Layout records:
-=-=-=-=-
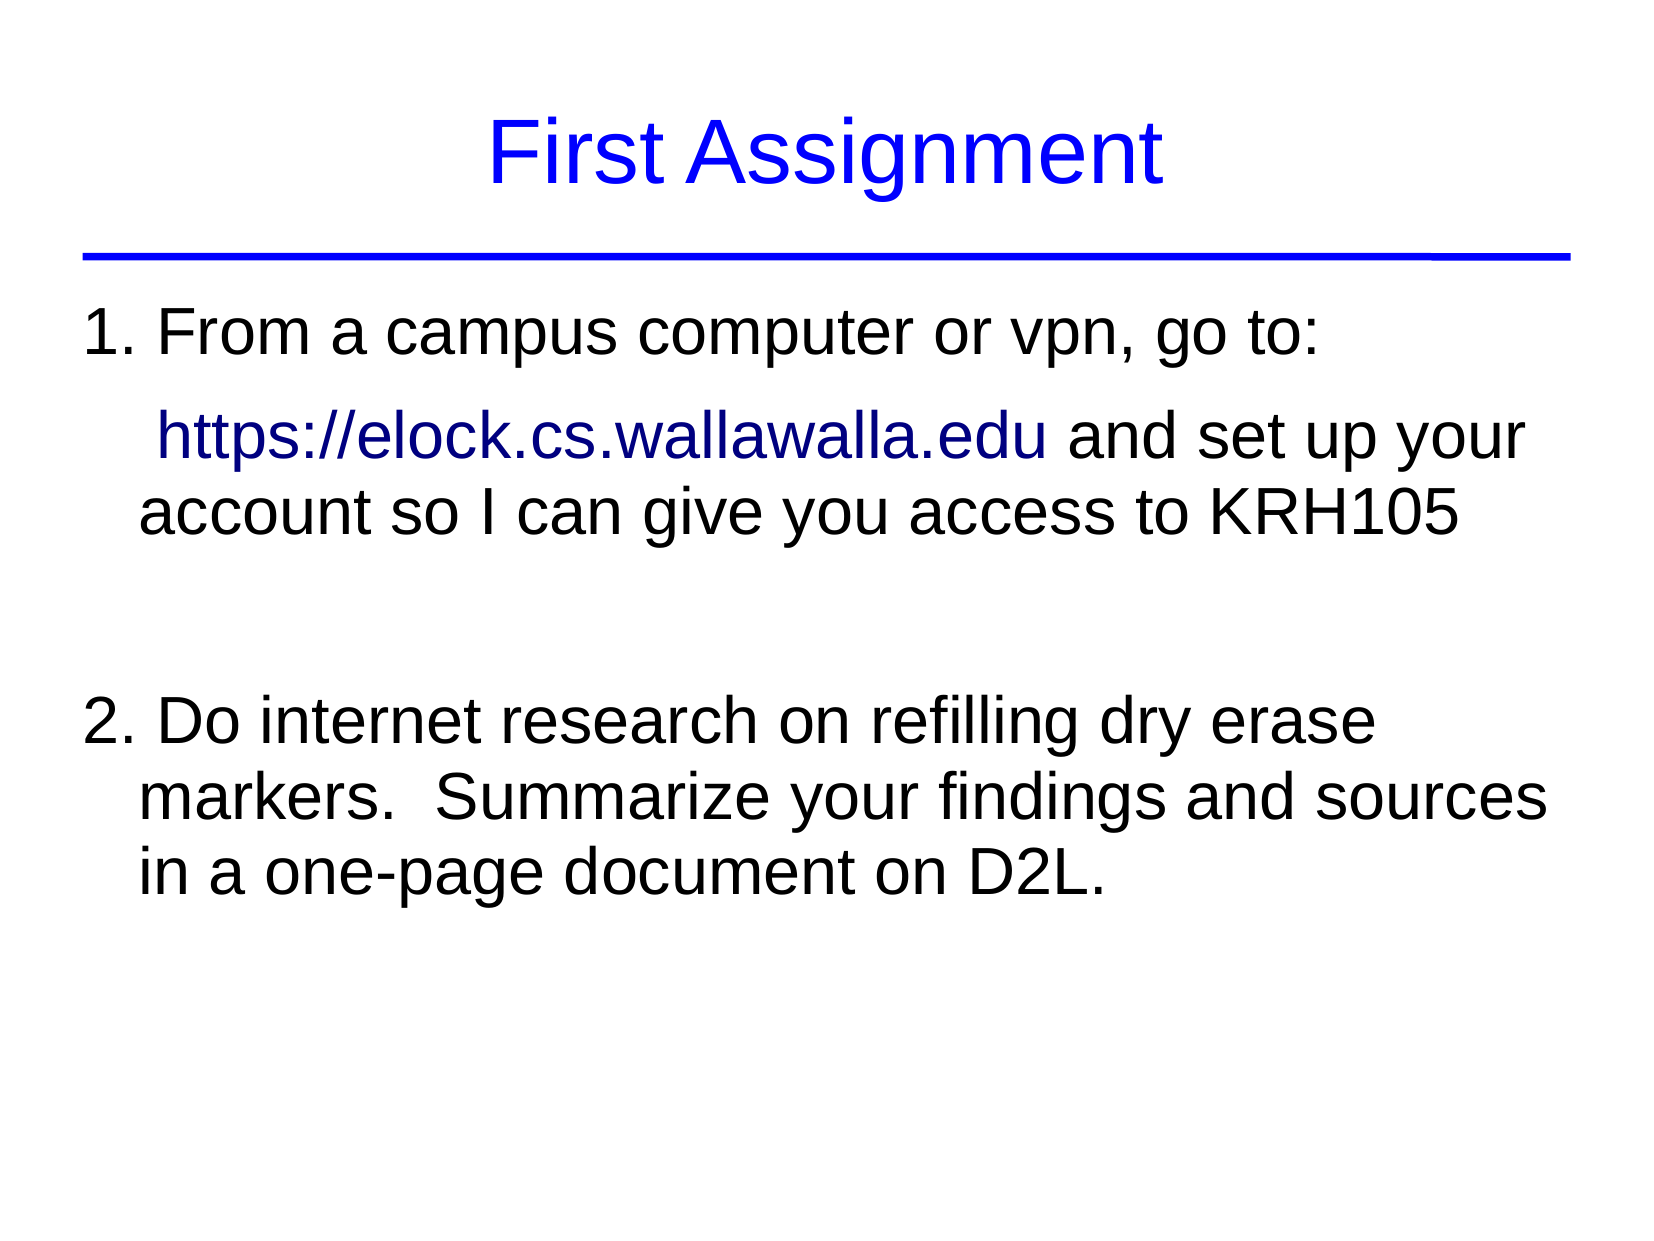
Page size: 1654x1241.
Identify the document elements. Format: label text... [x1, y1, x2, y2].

title First Assignment [82, 49, 1571, 256]
list 1. From a campus computer or vpn, go to: https://elock.cs.wallawalla.edu and set up your account so I can give you access to KRH105 2. Do internet research on refilling dry erase markers. Summarize your findings and sources in a one-page document on D2L. [82, 290, 1571, 1009]
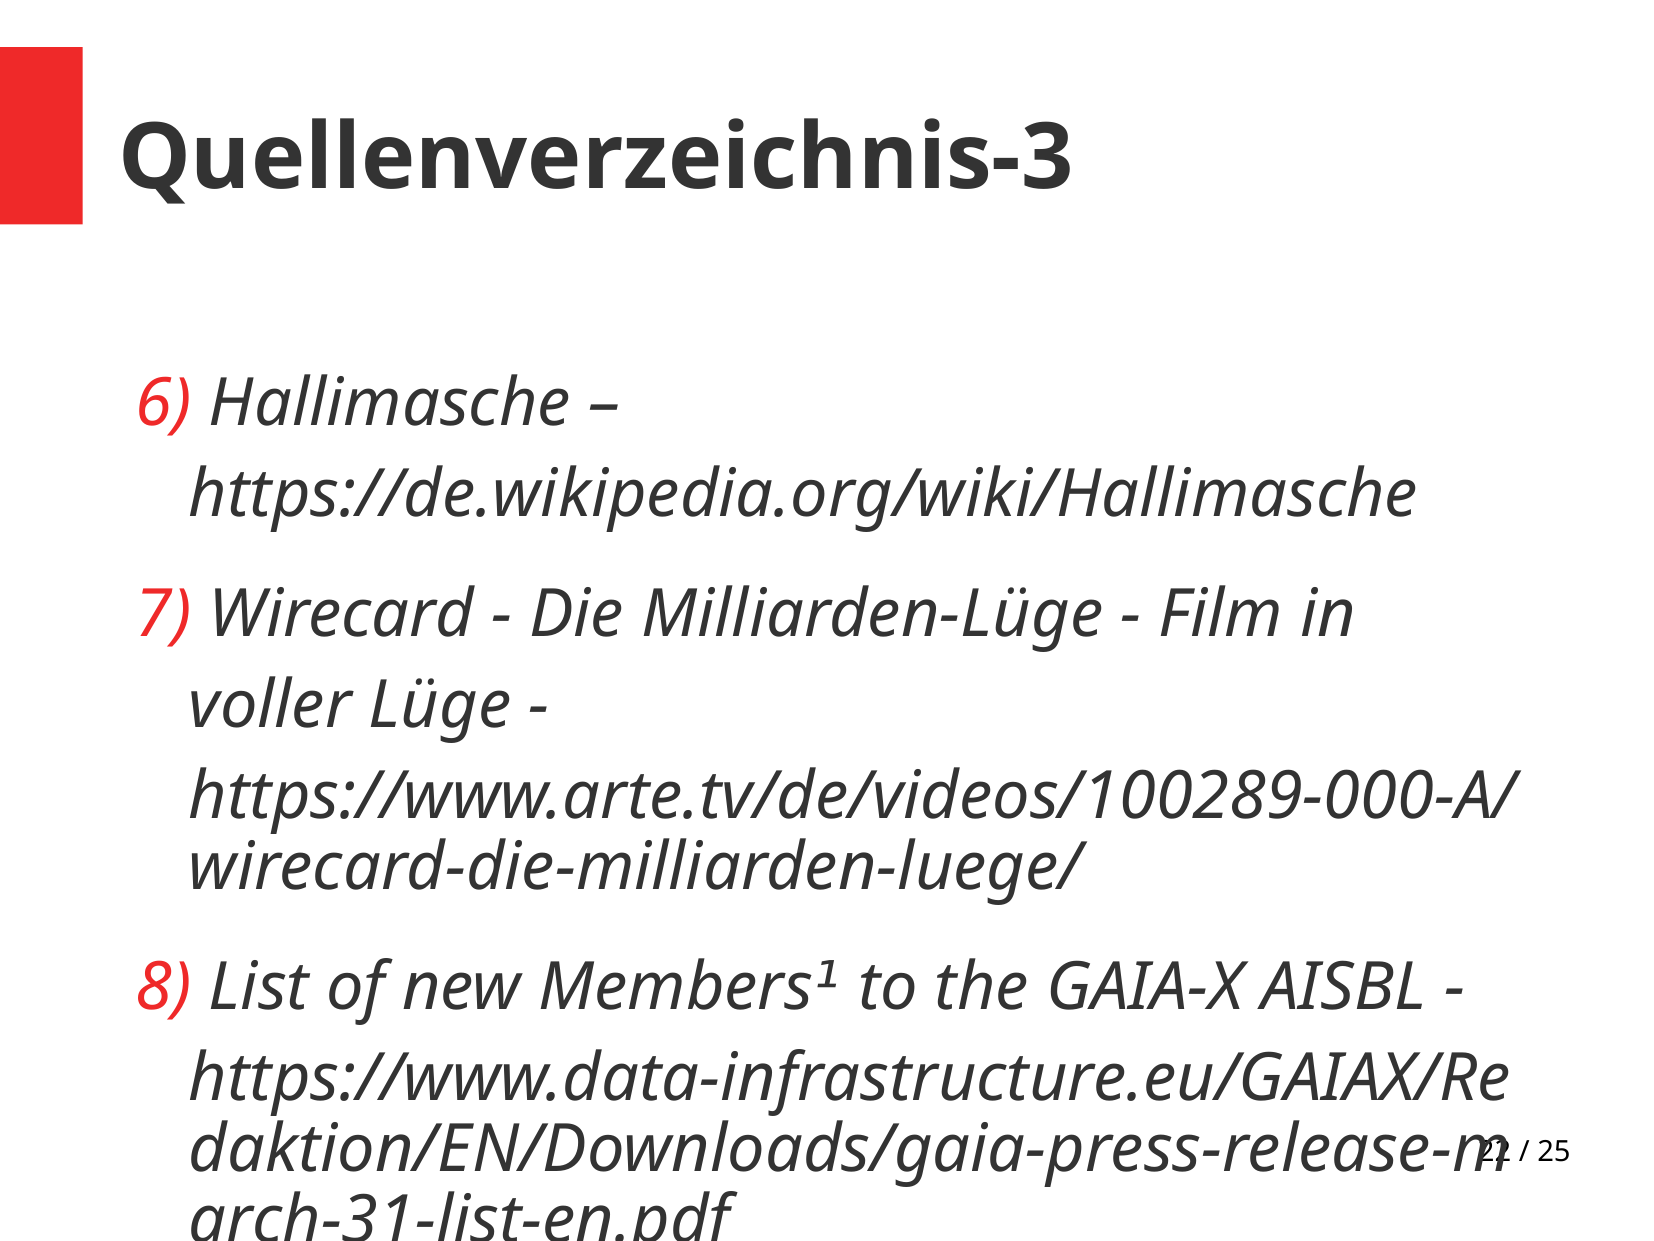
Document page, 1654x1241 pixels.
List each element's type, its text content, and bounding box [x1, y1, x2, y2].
-=-=-=-=-
Locate each line in the items above that contains the word "text", and copy those lines out in full.

Identify the document elements. Format: label text... [x1, y1, x2, y2].
List each element's type, its text content, and bounding box [x1, y1, x2, y2].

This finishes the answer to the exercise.